Se há uma ciência em face da qual os operadores jurídicos comprazem-se em desrespeitar, essa ciência é a Lógica. A cada passo, vemos como muitos pensamentos jurídicos são construídos sem observarem as mais elementares noções da Lógica, como os princípios da identidade e o da não contradição, segundo os quais se uma coisa é, ela não pode deixar de ser, e muito menos não pode ser considerada como verdadeira e falsa ao mesmo tempo. Tomemos um exemplo dos dias atuais.

Refiro-me à tese de que, embora o contrato de seguro gere o efeito da sub-rogação em favor da seguradora, e que por isso se deva manter a natureza da relação jurídico-material, o que significa dizer que, se havia uma relação de consumo em função da qual a seguradora pagou a indenização, essa relação se mantém como tal, o que, aliás, é próprio de ocorrer quando se fala em sub-rogação. Se há sub-rogação em contrato de seguro, a relação material em sua natureza, essência e efeitos é transmitida à seguradora.

Mas, segundo a tese em questão, quando há uma relação de consumo subjacente ao contrato de seguro, essa sub-rogação só opera efeitos na relação material, e não no campo do processo. Ou seja, a prevalecer essa tese, teríamos uma relação jurídico-material que é de consumo, mas que não é de consumo.

Poder-se-ia argumentar que a tese não está a negar que exista uma relação de consumo que foi sub-rogada à empresa seguradora, senão que apenas os efeitos processuais previstos no Código de Defesa do Consumidor não estão a ser sub-rogados, senão que apenas a relação jurídico-material.

Mas devemos lembrar que uma relação é de consumo não porque exista algum aspecto processual que a possa qualificar como tal, senão que ela é de consumo porque a relação material assim a qualifica. Os efeitos processuais previstos no Código de Defesa do Consumidor são uma consequência da qualificação prévia de consumo da lide.

Destarte, se a relação material de consumo se mantém como tal quando sub-rogada à empresa seguradora, os efeitos processuais que são dependentes da relação de consumo também são objeto da sub-rogação, porque do contrário se deveria concluir que existiria uma relação que é de consumo, e ao mesmo tempo que não é de consumo para efeitos processuais, quando estes são acessórios àquilo que é o principal, porque, como dito, o Código de Defesa do Consumidor qualifica a relação de consumo apenas sob o aspecto da relação material.
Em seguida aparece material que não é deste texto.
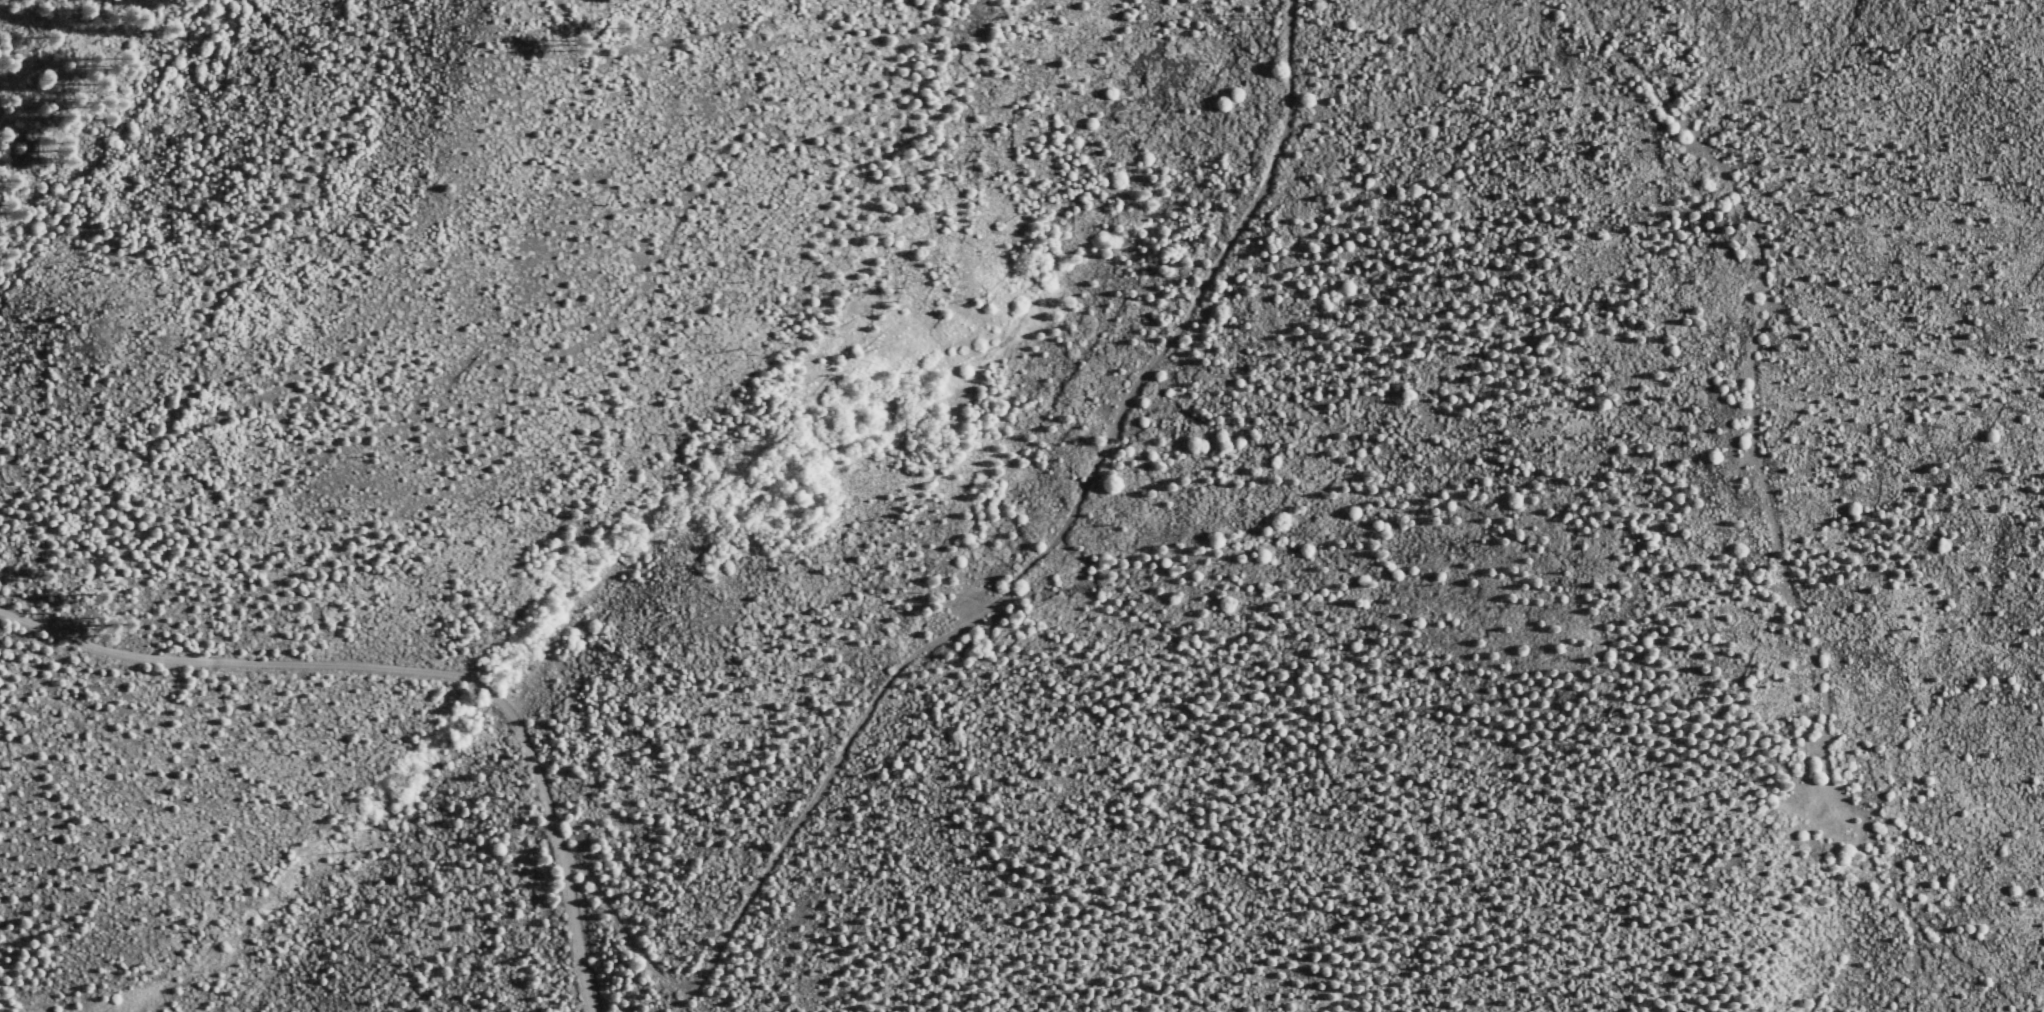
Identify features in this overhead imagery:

Mas seriam todos os efeitos processuais que se acoplam à relação jurídico-material objeto de uma sub-rogação? Evidentemente que haverá efeitos que são específicos à posição processual do consumidor, mas apenas quando o Código de Defesa do Consumidor terá levado em conta apenas essa posição processual como razão para estabelecer um determinado efeito processual. Caso, por exemplo, da competência.

Diversa, contudo, é a situação da técnica da inversão do ônus da prova. Como vimos em um texto anterior, o Código de Defesa do Consumidor autoriza a aplicação dessa técnica seja quando o consumidor é hipossuficiente, seja quando “for verossímil alegação”, segundo o que prevê claramente seu artigo 6o., inciso VIII. A utilização da conjunção “ou” nesse dispositivo legal é bastante evidente no sentido de que o Legislador criou duas situações, totalmente separadas, para que se legitime a aplicação da técnica da inversão do ônus da prova.

Devemos concluir, portanto, que se a sub-rogação fez com que a relação material de consumo fosse transferida à titularidade da empresa seguradora, não se lhe há negar a possibilidade de contar com a técnica da inversão do ônus da prova, quando for verossímil a sua alegação no processo.